Naseem Khan

Naseem Khan OBE
We were hugely saddened to hear of the death of Naseem Khan on 8th June 2017. Naseem was an advisor to the Unfinished Histories project in its early years and we had hoped to interview her. Her 1976 report on The Arts Britain Ignores altered the cultural landscape, forcing the arts establishment and funders to begin the – all-too-slow – process of addressing the needs to supportĀ cultural diversity in the arts. We took its title as the starting point for the section on Black and Asian theatres in the exhibition Re-Staging Revolutions in 2013-14. Naseem was, with John Ashford, one of the first theatre critics for Time Out and later wrote weekly columns for the New Statesman covering an inspiring range of innovative arts practice, focused on community and diversity, as well as reviews for Drama magazine. She became the Arts Council’s first Head of Cultural Diversity and went on to write, run her own consultancy, be part of the grassroots initiative Takespace, do work on ageing and help organise her local community through the Friends of Arnold Circus. See Suman Bhuchar’s obituary in Asian Culture Vulture for more details or The Guardian.

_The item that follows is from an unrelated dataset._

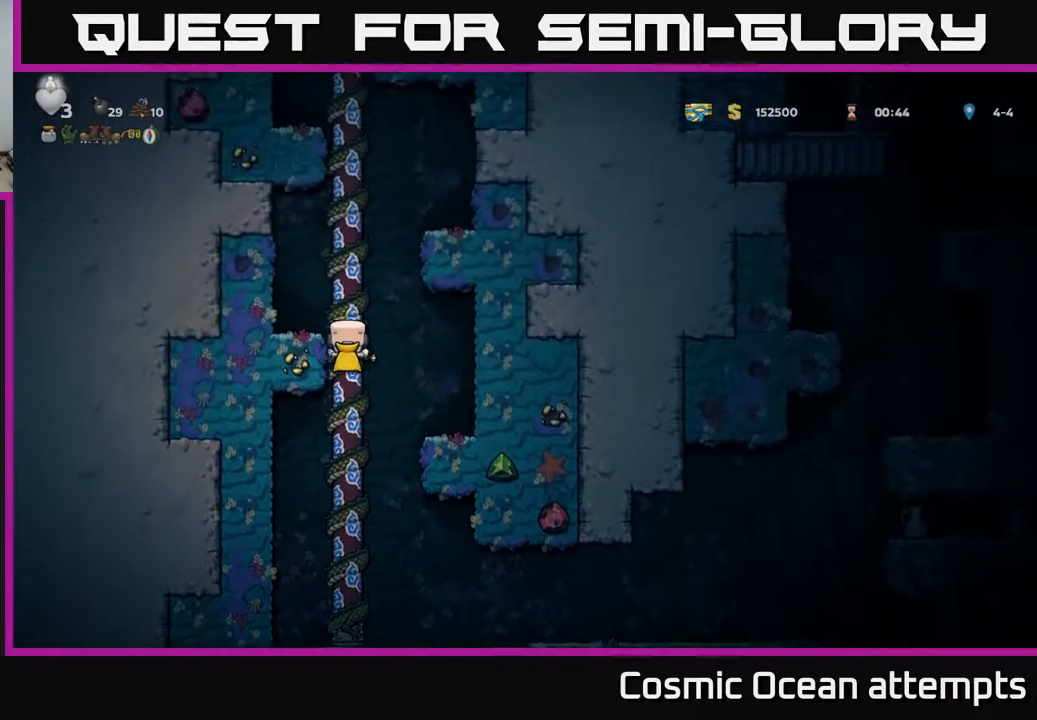
{"buttons": ["DPAD_UP"], "right_stick": "center", "events": []}
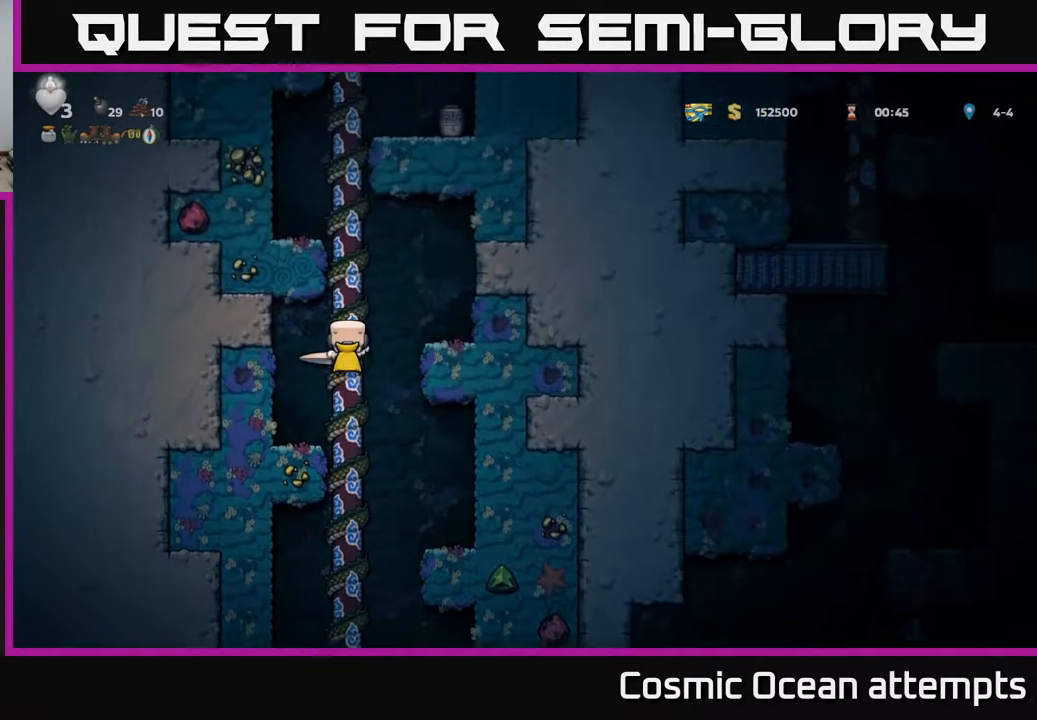
{"buttons": ["DPAD_UP"], "right_stick": "center", "events": []}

She was interviewed for the V&A Theatre Collections / Talawa Theatre collection Blackstages.

Naeem’s memoir Everywhere is Somewhere (Bluemoose, 2017) was published just after her death. Jacob Ross wrote of it: ‘In hindsight, and in the light of the subsequent impact of BAME arts and culture on British society, Khan’s assertion was visionary. This is a writer whose legacy will remain for us, inspirational and lasting.’